Article, du philosophe Pierre Zaoui, qui insiste sur la nécessité de se parler

Je vous en livre juste un extrait, à méditer...

Extrait d’un article de Pierre Zaoui, philosophe
Paru dans le journal Le Monde décembre 2020

« Dans un couple, il est extrêmement important de laisser l’autre respirer »

Un couple est constitué par « deux esprits qui se parlent sans relâche ». Pourquoi le couple est-il avant tout structuré par le langage ?

Quand on est deux, on ne fait jamais un ; il n’y a pas d’âme sœur, pas de moitié parfaite qui nous complète. Ce n’est pas pour rien que Platon place le mythe de l’androgyne dans la bouche d’Aristophane, à maints égards son plus redoutable adversaire. Et c’est cette impossibilité de faire un avec deux qui fait parler et qui doit faire parler. Un couple vivant, c’est-à-dire un couple qui n’est ni en guerre perpétuelle ni en fusion silencieuse, l’est parce qu’il est capable de parler et de se parler, sans jamais trop craindre incompréhensions et malentendus. Parler les désaccords, les impasses, les frustrations. Parler l’éternelle difficulté à parler. Mais aussi parler les joies et les espérances, car il n’est jamais sûr d’avance qu’elles soient aussi claires pour l’un que pour l’autre.

Donc pas seulement la parole négociante, ni seulement la parole pleine, riche de significations, mais aussi la parole poétique ouvrant des chemins imprévus, et encore la parole vaine, celle qui n’est faite que pour passer le temps et un peu d’affect. A l’opposé, le couple en crise, c’est toujours le couple qui ne sait plus se parler du tout, même pas bavarder : Marguerite et Emile dans Le Chat de Simenon, ou le narrateur de La prisonnière de Proust, qui ne parvient plus à communiquer avec Albertine qu’en lui glissant des billets sous la porte. On sait d’avance que cela va mal finir, même quand ça ne finit pas : il existe tant de couples de taiseux où l’un ou l’autre ne sait toujours pas au bout de cinquante ans avec qui il vit, ni si seulement ils ont bien vécu ensemble. Autrement dit, le vrai ciment du couple ne me semble ni l’amour, ni le sexe, ni l’intérêt ou l’avantage commun, mais la parole.
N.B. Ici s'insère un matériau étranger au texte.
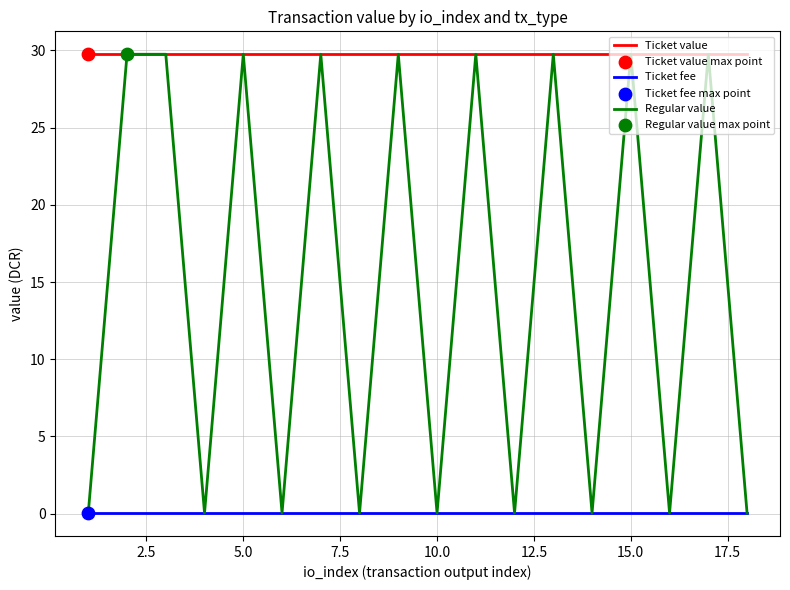

Which series has the widest spread of values?

Regular value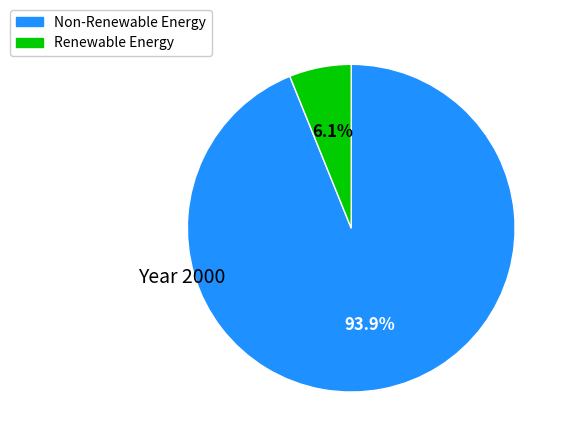

Does any single category account for the majority?

Yes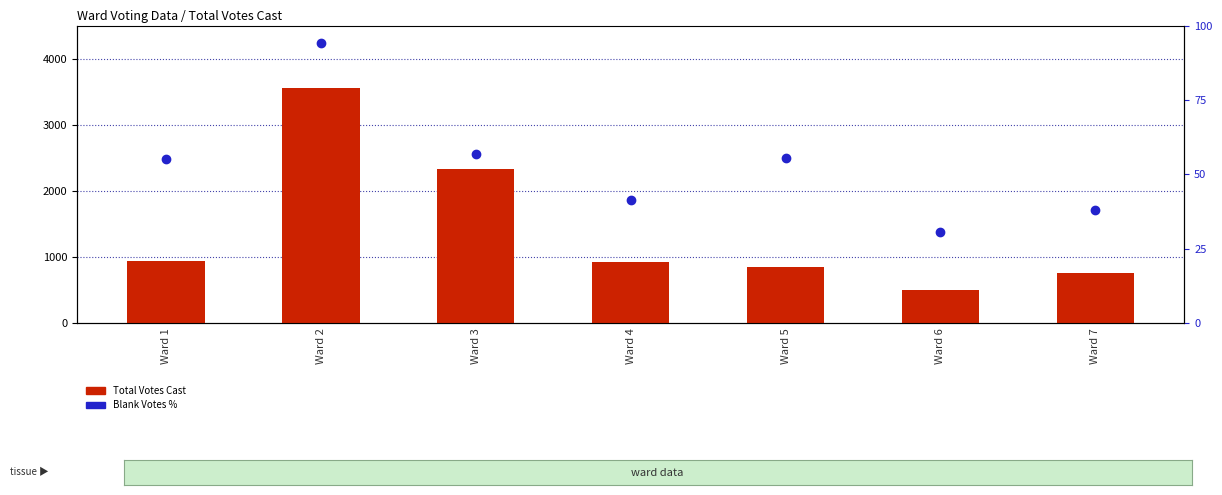

Is it true that Total Votes Cast equals 933.0 at Ward 1?

True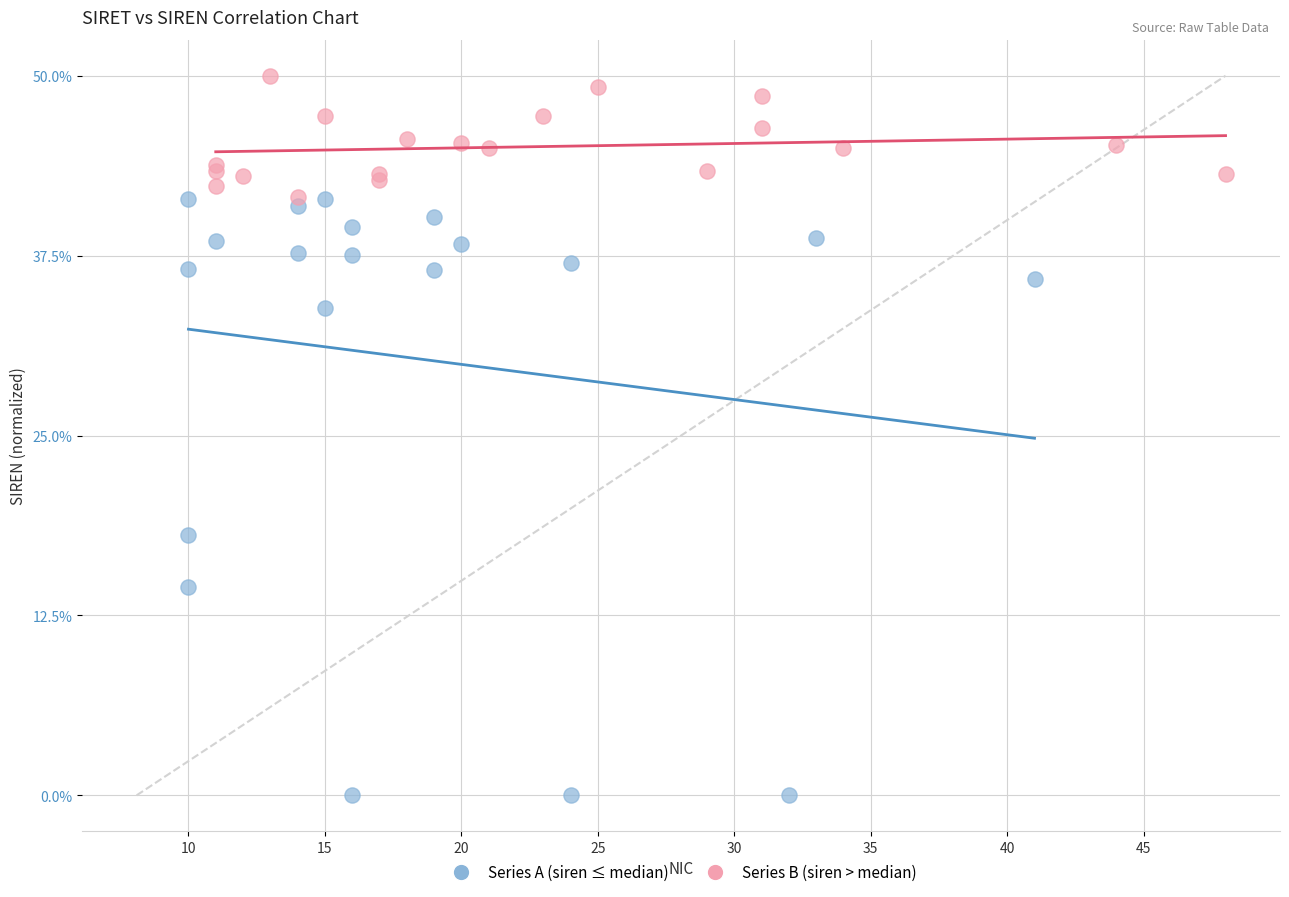

What are all the series names shown in the legend?

Series A (siren ≤ median), Series B (siren > median)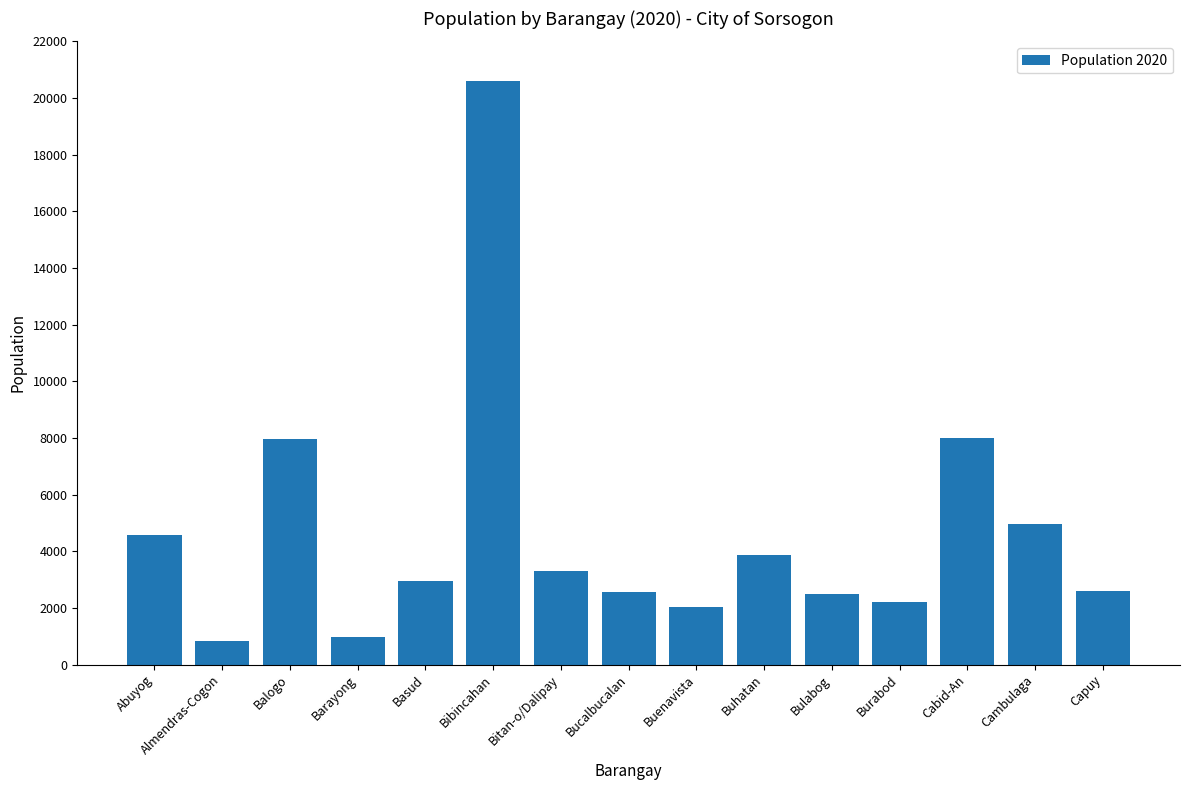

At which label does the data first exceed 2934?

Abuyog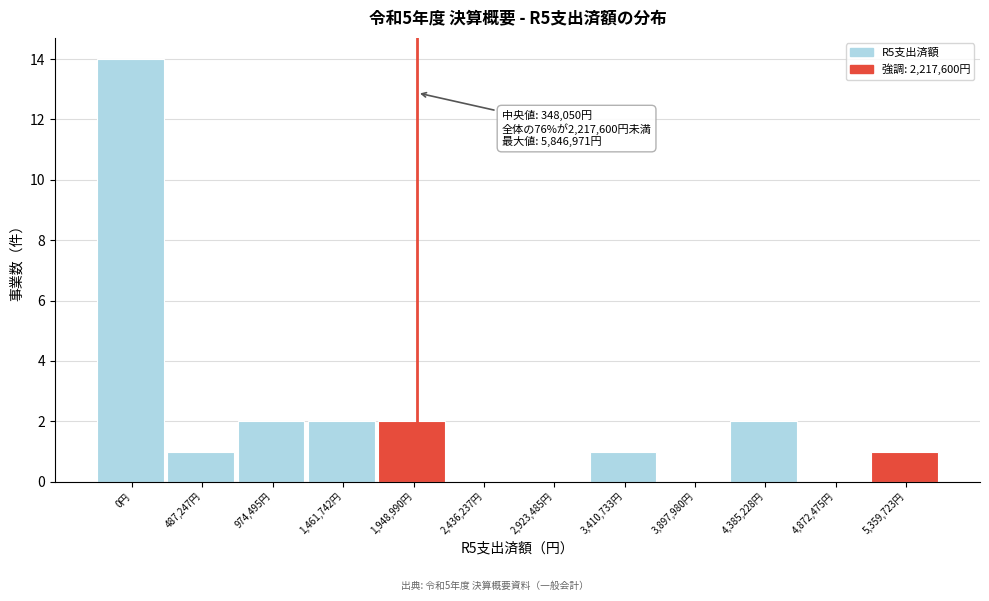

Reading left to right, what are all the values shown in this chart?

0円=14	487,247円=1	974,495円=2	1,461,742円=2	1,948,990円=2	2,436,237円=0	2,923,485円=0	3,410,733円=1	3,897,980円=0	4,385,228円=2	4,872,475円=0	5,359,723円=1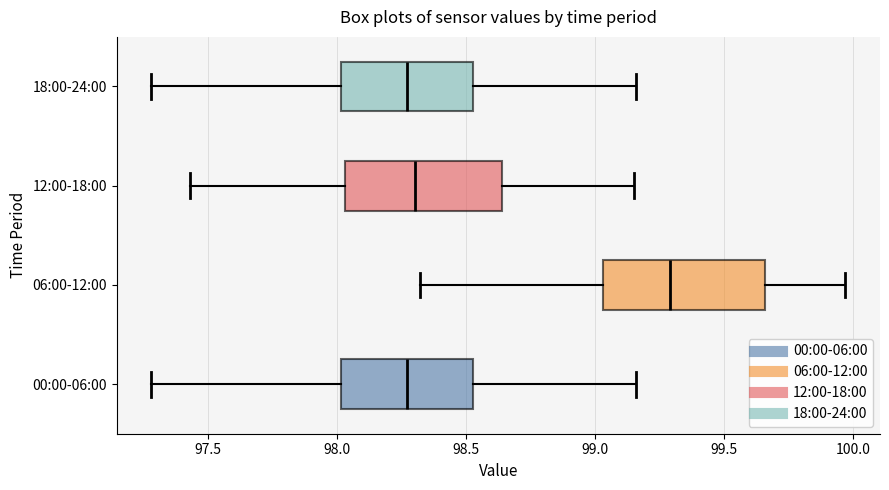

Reading bottom to top, transcribe this box plot: for each box, give where its median line is, the range the box spans, and where its two whiskers end, as read against the x-axis. The values are not printed on the chart, so give them approximately, as read against the axis.

00:00-06:00: median 98.25, box 98.00 to 98.55, whiskers 97.30 to 99.15
06:00-12:00: median 99.30, box 99.05 to 99.65, whiskers 98.30 to 99.95
12:00-18:00: median 98.30, box 98.05 to 98.65, whiskers 97.45 to 99.15
18:00-24:00: median 98.25, box 98.00 to 98.55, whiskers 97.30 to 99.15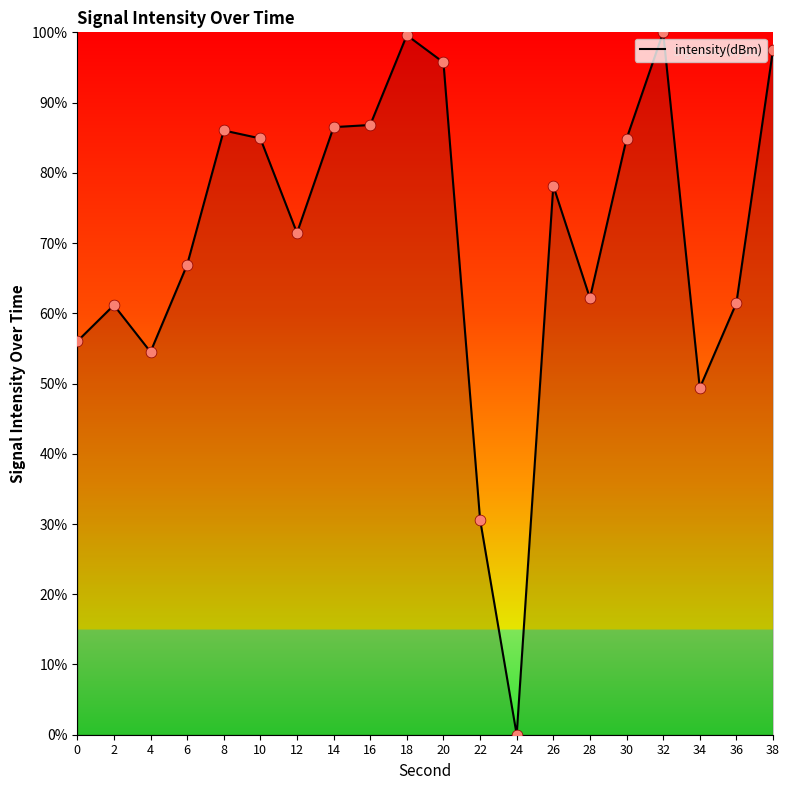

What is the change in value from 26 to 38?

+19.4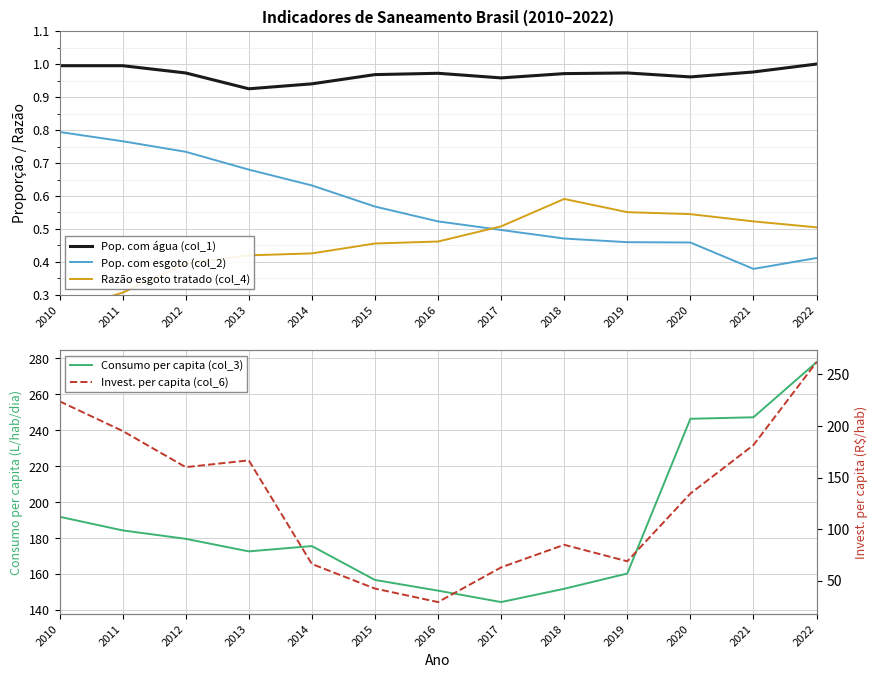

Rank the series by their maximum value, from highest to lowest.

Consumo per capita (col_3), Invest. per capita (col_6), Pop. com água (col_1), Pop. com esgoto (col_2), Razão esgoto tratado (col_4)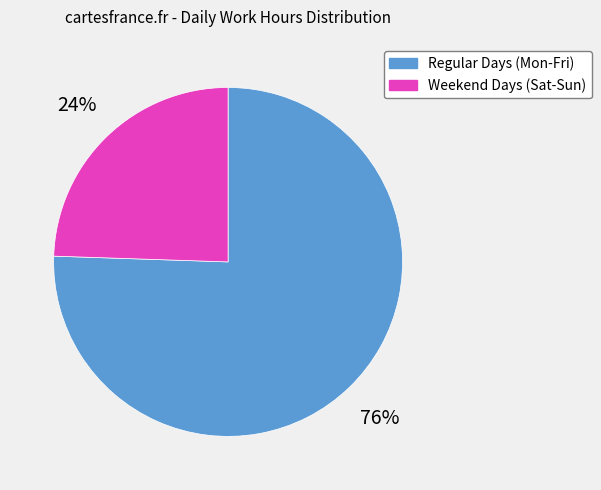

To the nearest percent, what is the average slice percentage?

50%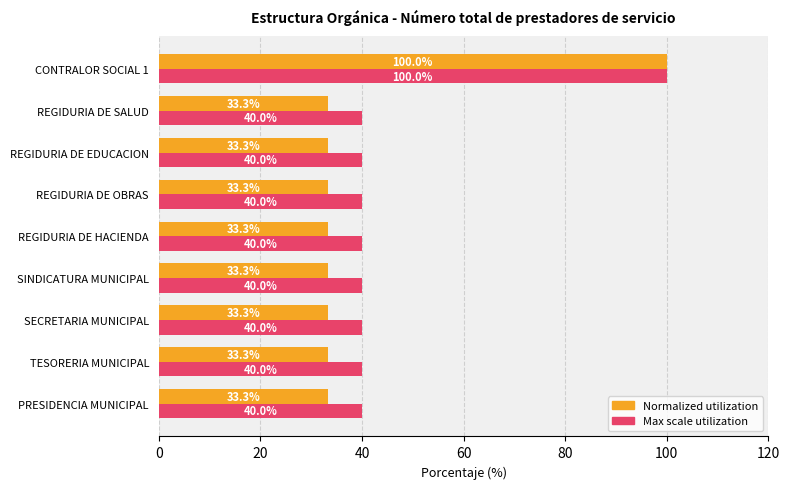

What is the total value across all series at SINDICATURA MUNICIPAL?

73.3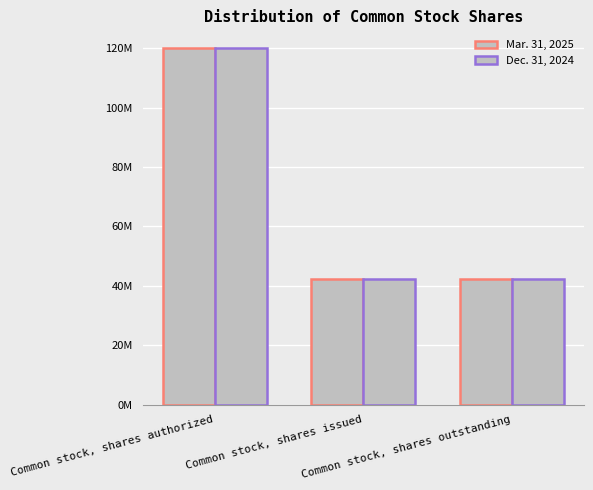

At which label is Mar. 31, 2025 closest to 81174321?

Common stock, shares issued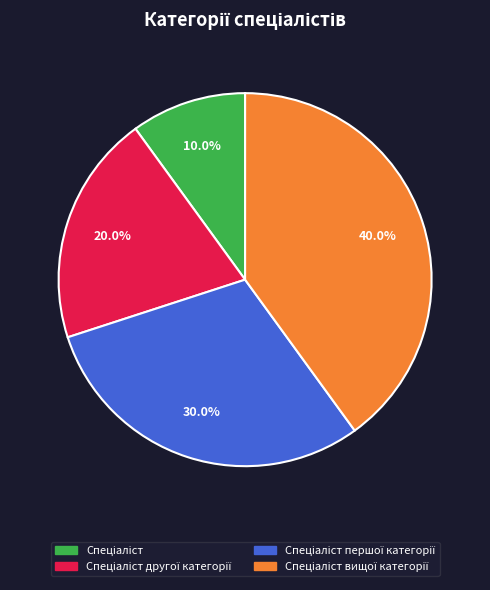

Is there a majority slice in this chart?

No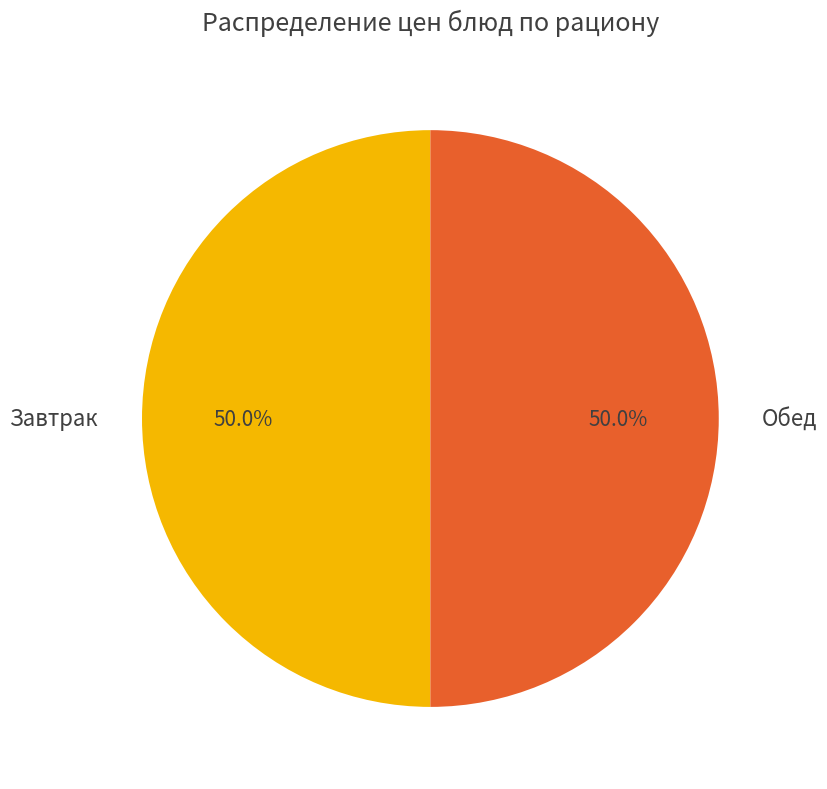

What is the ratio of the value at Завтрак to the value at Обед?

1.0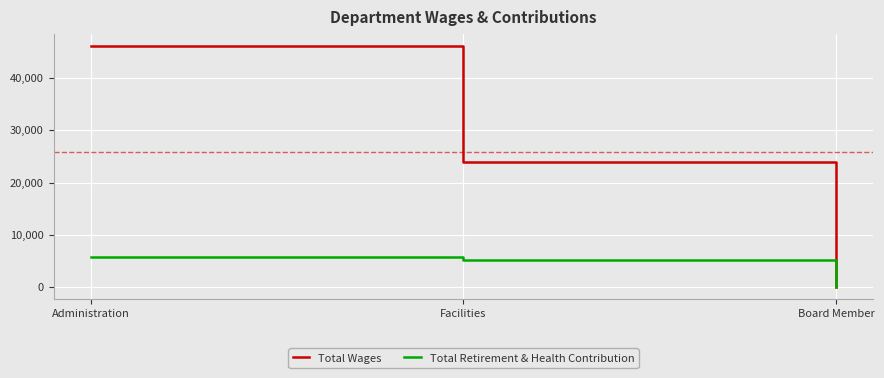

Count the Total Wages values in the range 0 to 46064.

3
Et l’on ne se met peut-être en couple que pour réaliser cet être de parole que nous sommes, ce « parlêtre », dirait Lacan, qui ne se survit qu’à échapper à deux régimes mortifères : le silence, la mort de la parole, et le radotage, c’est-à-dire une parole mécanisée, vide, qui n’est plus que la grimace de ce qu’elle fut. En philosophie, le plus grave, c’est de dire le faux en croyant que c’est vrai ; en morale, le plus grave, c’est de mentir. Mais rien de tout cela dans le couple, car ce n’est pas grave de dire des sottises, ou des méchancetés, ou des demi-vérités, ce qui est grave, c’est de se taire ou de se répéter.
C’est pourquoi parler sans relâche ne signifie surtout pas tout dire et tout se dire. Souvent on parle pour ne rien dire ou pour ne pas dire, et c’est très bien ainsi. Un couple n’est pas un sanctuaire de la vérité, mais un sanctuaire de la parole qui n’est ni discours ni silence, mais liberté de s’exprimer avec son ton, son rythme et ses stridences qui sont toujours propres à chaque couple.